I need to determine whether $L$ is regular or at least context-free. $$L = \{ xwx : x,w \in \{a,b,c \}^*, |x| > 0\}$$ My initial guess is that it is regular.
I think that $L$ is context free. I have come up with a simple grammar, yet I am not sure if that's the way to go:
$$S \rightarrow a\text{Any}a | b\text{Any}b | c\text{Any}c $$ $$Any \rightarrow a | b | c | aAnya |aAnyb|aAnyc|bAnya | \ldots |\epsilon$$
Is it a potentialyl good grammar?
$L$ is not context free (and in fact, the version of $L$ with only two symbols is also not context free).
To show this, I will use the generalized condition under the Wikipedia page for Ogden's lemma with $e = 3$ and $d = 16p + 5 \ge p(e+1)$, and apply it to the word $a^{4p+2} b^{4p+2} a^{4p+2} b^{4p+2}$ with excluded positions being the start of the 2nd, 3rd, and 4th blocks and all other positions being distinguished.
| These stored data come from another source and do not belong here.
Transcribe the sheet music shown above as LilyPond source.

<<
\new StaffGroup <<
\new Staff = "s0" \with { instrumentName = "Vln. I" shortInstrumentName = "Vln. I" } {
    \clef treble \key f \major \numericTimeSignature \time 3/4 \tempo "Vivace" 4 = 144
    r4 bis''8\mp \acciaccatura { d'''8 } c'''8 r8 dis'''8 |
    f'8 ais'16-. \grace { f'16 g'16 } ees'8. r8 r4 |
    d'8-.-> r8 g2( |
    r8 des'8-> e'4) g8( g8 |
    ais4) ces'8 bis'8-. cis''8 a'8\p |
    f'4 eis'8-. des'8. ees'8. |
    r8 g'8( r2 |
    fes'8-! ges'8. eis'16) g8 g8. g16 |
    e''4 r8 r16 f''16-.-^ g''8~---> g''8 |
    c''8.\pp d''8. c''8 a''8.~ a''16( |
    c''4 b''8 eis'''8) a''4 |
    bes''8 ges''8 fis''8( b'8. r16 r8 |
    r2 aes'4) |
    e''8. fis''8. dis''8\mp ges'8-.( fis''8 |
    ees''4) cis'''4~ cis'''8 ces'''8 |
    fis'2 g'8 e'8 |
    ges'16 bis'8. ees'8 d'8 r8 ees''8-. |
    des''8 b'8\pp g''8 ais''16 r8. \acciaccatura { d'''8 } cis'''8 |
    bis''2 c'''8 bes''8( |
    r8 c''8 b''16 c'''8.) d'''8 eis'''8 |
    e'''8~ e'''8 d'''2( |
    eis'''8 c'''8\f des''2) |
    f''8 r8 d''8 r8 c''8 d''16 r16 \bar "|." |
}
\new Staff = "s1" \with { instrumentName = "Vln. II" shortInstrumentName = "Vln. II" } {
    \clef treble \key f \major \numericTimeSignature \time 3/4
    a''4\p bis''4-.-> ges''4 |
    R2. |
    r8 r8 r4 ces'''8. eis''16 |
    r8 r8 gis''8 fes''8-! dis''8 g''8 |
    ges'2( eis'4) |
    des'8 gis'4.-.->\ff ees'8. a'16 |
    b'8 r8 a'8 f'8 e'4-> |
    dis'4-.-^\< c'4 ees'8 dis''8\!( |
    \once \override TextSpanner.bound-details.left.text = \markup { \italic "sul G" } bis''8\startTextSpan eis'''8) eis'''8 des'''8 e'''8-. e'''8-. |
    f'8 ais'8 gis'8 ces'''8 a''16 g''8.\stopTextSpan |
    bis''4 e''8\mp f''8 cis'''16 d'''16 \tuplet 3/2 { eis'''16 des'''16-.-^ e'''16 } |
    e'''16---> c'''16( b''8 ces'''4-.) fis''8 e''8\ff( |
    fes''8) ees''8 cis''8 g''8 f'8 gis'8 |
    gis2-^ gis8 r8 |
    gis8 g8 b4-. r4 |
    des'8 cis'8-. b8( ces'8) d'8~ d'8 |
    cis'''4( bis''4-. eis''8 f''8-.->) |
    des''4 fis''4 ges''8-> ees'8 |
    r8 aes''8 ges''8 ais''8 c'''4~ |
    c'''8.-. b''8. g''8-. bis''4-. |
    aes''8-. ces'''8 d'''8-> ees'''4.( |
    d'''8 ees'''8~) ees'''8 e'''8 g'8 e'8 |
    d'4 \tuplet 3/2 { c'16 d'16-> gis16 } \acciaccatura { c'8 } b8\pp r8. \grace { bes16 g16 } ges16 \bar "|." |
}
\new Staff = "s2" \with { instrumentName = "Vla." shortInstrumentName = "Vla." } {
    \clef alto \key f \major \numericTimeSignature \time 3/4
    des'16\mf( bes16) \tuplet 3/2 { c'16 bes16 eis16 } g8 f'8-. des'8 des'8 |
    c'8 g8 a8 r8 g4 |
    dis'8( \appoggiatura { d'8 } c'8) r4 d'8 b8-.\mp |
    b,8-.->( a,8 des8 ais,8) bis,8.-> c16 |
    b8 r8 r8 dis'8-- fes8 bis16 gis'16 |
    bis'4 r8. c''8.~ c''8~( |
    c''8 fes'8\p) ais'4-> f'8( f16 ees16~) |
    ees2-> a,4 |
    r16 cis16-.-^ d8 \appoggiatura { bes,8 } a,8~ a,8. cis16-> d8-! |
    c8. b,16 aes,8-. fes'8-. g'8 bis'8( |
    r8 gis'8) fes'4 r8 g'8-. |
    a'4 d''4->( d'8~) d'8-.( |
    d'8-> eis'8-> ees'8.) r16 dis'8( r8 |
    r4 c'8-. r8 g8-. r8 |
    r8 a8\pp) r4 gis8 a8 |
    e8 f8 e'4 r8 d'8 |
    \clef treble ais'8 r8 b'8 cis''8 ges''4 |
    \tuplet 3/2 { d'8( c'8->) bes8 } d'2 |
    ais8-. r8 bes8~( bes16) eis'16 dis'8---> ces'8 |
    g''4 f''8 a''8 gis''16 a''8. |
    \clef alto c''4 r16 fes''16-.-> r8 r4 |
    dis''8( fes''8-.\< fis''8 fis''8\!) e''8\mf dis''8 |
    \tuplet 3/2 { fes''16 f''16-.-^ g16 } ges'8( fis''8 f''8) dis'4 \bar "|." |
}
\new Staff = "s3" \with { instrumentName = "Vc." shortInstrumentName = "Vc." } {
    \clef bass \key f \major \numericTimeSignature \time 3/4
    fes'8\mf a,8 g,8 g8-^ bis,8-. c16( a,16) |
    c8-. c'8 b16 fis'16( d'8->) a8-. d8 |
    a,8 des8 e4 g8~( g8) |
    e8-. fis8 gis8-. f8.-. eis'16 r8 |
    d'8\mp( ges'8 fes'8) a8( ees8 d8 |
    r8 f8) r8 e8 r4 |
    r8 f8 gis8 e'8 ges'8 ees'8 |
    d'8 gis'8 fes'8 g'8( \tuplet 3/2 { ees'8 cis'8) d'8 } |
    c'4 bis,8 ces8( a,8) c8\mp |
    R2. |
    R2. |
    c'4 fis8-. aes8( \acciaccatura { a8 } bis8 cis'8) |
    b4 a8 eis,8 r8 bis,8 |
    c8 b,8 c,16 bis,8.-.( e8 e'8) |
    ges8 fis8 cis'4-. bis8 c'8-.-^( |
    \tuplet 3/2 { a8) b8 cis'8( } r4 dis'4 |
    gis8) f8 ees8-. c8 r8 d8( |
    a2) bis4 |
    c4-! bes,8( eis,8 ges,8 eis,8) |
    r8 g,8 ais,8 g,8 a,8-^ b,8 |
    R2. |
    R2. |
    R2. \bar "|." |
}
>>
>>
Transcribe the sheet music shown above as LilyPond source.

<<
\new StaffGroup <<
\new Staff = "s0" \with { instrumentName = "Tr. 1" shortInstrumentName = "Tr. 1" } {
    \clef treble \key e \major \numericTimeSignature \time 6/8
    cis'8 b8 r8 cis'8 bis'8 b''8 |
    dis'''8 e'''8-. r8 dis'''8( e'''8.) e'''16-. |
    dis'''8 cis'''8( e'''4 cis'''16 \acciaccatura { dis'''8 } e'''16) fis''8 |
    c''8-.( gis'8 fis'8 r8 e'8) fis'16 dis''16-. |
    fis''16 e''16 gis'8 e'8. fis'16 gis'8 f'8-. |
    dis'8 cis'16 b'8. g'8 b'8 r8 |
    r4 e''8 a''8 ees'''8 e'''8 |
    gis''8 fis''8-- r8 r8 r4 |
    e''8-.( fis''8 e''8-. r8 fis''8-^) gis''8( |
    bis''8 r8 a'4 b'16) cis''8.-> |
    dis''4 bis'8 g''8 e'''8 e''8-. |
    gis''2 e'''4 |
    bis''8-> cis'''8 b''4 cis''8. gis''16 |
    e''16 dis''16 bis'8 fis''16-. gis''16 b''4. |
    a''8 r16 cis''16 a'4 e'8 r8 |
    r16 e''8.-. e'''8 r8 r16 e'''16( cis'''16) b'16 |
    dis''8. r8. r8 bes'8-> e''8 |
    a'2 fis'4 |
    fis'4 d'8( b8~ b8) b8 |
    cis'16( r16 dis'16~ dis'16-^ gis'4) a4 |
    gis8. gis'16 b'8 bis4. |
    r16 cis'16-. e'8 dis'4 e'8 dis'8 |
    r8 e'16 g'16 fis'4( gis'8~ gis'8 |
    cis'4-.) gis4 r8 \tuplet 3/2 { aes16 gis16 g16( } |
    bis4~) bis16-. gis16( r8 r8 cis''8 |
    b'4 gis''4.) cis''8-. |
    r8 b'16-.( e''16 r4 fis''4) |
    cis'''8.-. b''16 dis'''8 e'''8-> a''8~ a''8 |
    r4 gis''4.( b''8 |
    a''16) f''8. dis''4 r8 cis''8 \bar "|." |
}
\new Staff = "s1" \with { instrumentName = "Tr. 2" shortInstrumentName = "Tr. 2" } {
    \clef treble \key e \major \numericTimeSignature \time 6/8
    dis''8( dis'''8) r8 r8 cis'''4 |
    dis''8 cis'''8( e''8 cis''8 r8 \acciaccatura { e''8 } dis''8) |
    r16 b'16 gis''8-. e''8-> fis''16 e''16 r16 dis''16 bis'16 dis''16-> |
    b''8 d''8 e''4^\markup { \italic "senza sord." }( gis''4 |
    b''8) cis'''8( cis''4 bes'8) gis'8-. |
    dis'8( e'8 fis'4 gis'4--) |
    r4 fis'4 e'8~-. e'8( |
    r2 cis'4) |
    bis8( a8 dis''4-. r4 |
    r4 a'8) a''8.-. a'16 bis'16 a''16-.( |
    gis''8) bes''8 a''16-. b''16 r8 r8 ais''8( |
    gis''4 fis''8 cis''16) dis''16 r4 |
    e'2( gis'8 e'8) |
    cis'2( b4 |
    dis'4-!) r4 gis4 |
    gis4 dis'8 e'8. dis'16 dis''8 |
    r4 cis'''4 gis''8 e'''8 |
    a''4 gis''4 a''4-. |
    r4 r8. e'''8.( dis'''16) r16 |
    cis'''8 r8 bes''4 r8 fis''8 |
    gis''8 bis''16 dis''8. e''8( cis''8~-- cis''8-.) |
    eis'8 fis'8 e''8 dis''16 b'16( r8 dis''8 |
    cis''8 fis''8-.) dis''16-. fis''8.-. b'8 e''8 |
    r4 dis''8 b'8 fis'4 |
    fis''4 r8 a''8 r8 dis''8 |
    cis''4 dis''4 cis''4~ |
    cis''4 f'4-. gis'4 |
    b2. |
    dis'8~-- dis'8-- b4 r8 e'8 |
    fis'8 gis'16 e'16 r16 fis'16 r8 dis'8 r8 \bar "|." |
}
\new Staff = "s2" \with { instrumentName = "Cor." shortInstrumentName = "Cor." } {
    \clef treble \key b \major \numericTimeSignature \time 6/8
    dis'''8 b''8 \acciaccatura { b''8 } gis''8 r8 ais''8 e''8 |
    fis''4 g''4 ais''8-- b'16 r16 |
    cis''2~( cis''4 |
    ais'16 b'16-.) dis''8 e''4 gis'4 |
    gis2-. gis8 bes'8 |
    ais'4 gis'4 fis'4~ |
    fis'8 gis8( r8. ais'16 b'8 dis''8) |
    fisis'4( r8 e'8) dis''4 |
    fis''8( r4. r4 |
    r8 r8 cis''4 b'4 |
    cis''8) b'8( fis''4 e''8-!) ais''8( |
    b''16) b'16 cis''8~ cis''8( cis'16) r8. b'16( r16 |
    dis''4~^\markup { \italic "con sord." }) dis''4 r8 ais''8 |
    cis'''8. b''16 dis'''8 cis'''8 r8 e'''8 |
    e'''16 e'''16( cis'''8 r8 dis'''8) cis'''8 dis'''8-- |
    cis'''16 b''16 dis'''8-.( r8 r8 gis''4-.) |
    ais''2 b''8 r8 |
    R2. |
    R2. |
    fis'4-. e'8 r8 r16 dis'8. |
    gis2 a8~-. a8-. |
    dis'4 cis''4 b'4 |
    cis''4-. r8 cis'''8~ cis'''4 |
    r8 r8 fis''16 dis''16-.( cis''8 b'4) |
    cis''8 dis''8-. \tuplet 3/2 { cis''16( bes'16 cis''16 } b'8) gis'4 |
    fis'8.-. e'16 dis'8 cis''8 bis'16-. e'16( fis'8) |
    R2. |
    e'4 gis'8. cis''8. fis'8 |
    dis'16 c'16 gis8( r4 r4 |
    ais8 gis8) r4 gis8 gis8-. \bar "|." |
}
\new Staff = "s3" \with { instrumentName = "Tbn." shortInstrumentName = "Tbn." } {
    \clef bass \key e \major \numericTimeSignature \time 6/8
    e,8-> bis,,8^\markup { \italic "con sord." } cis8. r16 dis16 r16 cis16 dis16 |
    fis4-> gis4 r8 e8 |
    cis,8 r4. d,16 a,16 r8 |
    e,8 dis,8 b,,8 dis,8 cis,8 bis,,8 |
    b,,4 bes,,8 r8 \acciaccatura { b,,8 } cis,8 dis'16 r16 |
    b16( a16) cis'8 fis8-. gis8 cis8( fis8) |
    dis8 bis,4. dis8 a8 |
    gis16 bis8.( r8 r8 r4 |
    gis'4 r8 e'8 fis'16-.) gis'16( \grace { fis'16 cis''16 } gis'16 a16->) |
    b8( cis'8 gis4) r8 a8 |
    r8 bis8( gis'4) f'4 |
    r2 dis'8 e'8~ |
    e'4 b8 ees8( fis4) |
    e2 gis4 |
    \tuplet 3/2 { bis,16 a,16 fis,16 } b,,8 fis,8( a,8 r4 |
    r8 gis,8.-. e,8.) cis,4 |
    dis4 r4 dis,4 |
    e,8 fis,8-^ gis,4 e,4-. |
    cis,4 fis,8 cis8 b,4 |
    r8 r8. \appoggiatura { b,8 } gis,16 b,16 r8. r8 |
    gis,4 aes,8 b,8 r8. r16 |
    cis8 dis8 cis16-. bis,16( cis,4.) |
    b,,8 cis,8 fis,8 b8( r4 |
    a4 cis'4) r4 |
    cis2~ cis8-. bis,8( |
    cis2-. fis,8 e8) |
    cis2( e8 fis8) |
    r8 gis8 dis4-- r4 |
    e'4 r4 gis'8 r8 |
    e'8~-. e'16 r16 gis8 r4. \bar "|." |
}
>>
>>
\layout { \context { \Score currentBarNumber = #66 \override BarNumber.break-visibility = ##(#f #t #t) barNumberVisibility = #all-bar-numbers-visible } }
Now, the excluded positions will ensure that each of $v, x$ stays within one of the blocks, while the condition that $vwx$ has at most $p(e+1) = 4p$ distinguished positions ensures that $v$ and $x$ are either in the same block or in adjacent blocks. It now remains to check in each case that either $u v^0 w x^0 y$ or $u v^2 w x^2 y$ is not in $L$, giving a contradiction. (It will be useful in each case to use the observation that if $k_1, k_4 > 0$, then $a^{k_1} b^{k_2} a^{k_3} b^{k_4} \in L$ if and only if $k_3 \ge k_1$ and $k_2 \ge k_4$.)
To illustrate one of these cases, let us suppose that $v = b^k$ from the second block and $x = a^\ell$ from the third block. Then $u v^0 w x^0 y = a^{4p+2} b^{4p+2 - k} a^{4p+2-\ell} b^{4p+2} \notin L$ by the above observation, since $vx$ cannot be empty so either $k > 0$ or $\ell > 0$.